Rural Iowa declared 'ambulance desert'
Thursday, September 21, 2023
People in rural America are five times as likely to live in so-called "ambulance deserts," areas far from an ambulance service or station, than those in urban areas.
In rural Iowa, ambulance service has declined as the population dwindles. The study, from the Maine Rural Health Research Center, said half of those living in ambulance deserts are in rural areas, more than 25 minutes from an ambulance station.
Keokuk, along the banks of the Mississippi in eastern Iowa, has seen its population shrink to fewer than 10,000, with a sharp decline in ambulance service.
Cole O'Donnell, city administrator, said the situation got worse when officials were forced to close the local hospital.
"It frightened a lot of people," O'Donnell recounted. "I know that we have older people that moved out of Keokuk to someplace closer to a hospital.

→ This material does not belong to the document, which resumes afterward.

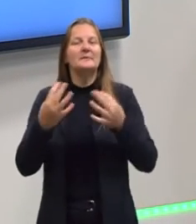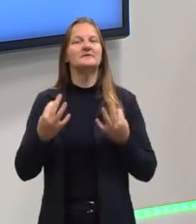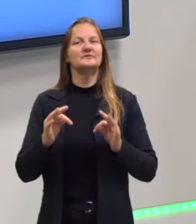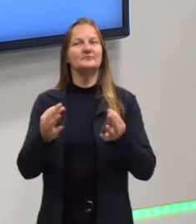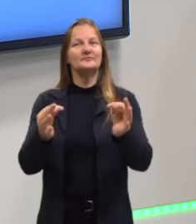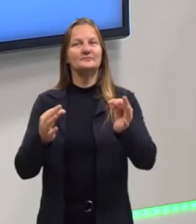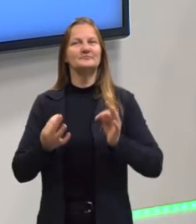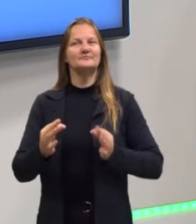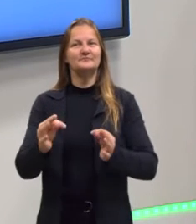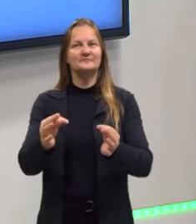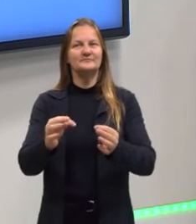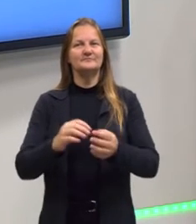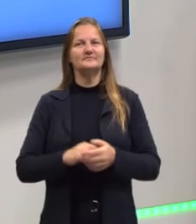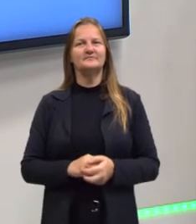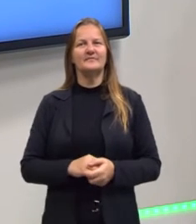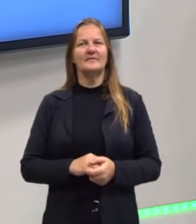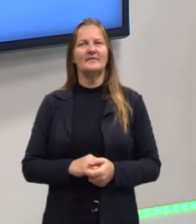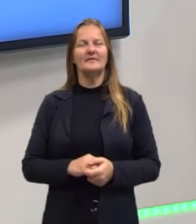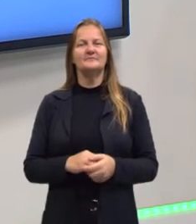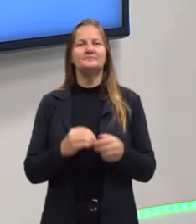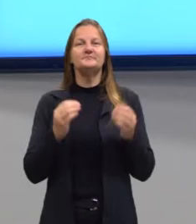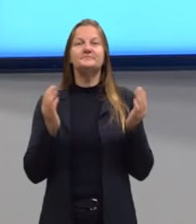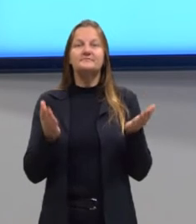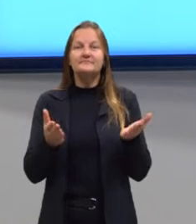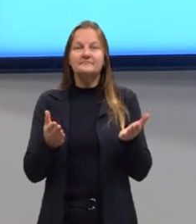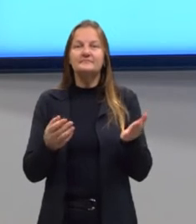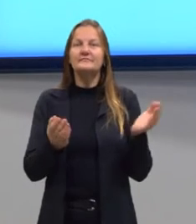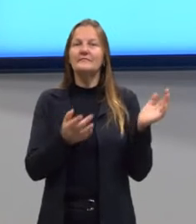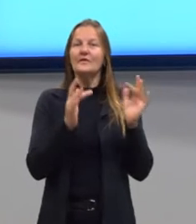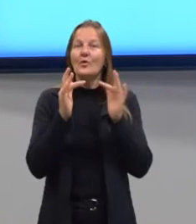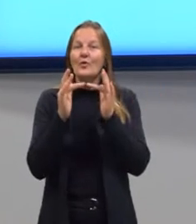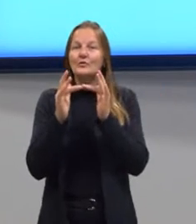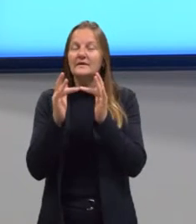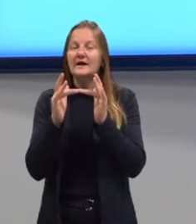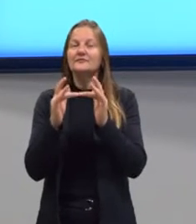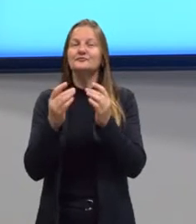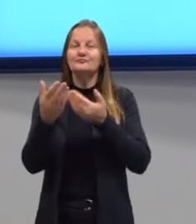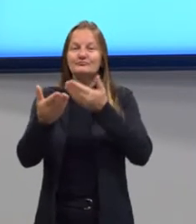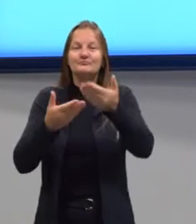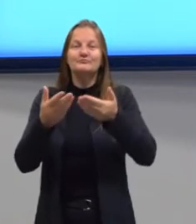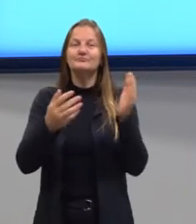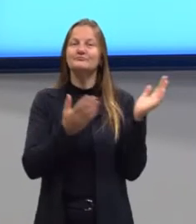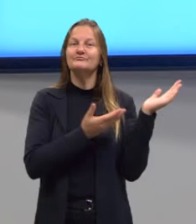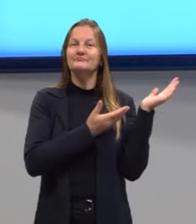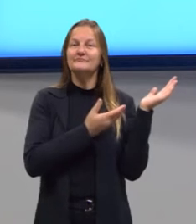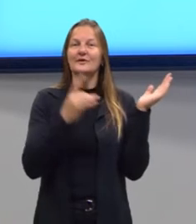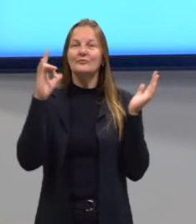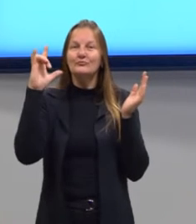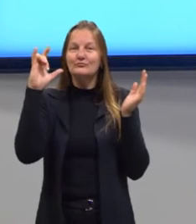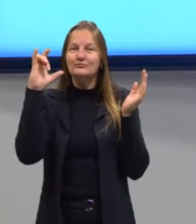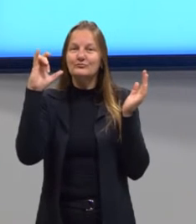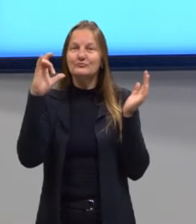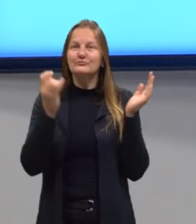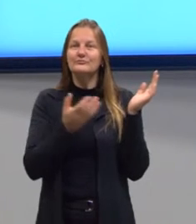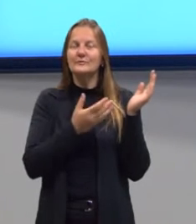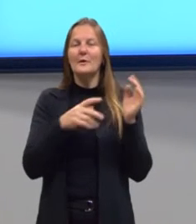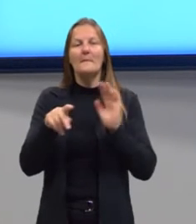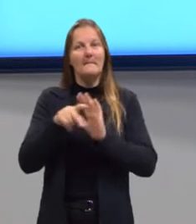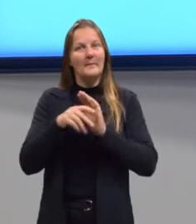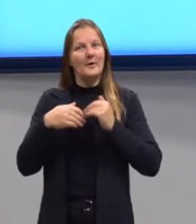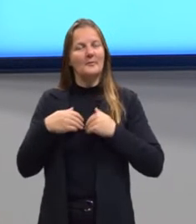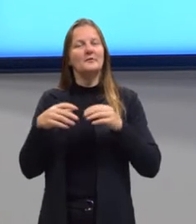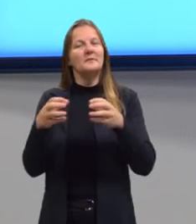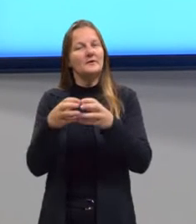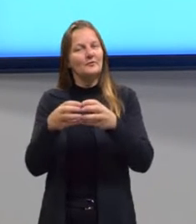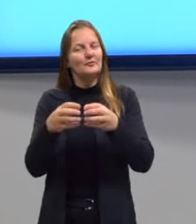tecnologias. Aqui deixo para vocês os contatos, o Instagram, o meu Instagram pessoal e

You know, they had health problems and if something happened, they couldn't wait those extra minutes, or even the extra minutes of getting them from Keokuk to a hospital."
In addition to trying to bolster county ambulance service, O'Donnell noted Keokuk is working to help reopen the local hospital as a federally designated Rural Emergency Hospital, which requires the facility to provide emergency services and outpatient care 24 hours a day, 7 days a week.
Emergency medical service is not considered essential in rural America, and the federal government does not fund it. Volunteers form the backbone of E-M-S operations in many areas, including Iowa. But O'Donnell acknowledged in Keokuk, times have changed. It is hard to find paramedics and emergency medical technicians, let alone people who do not get paid to do those jobs.
"When I was growing up in the '70s and the '80s, my mom was even part of the first responders," O'Donnell explained. "You can't even get first responders now to set up a service where they respond before the ambulance gets there, because nobody wants to volunteer anymore."
While about 14% of Americans live in rural areas, the report shows they make up more than half the population living in ambulance deserts.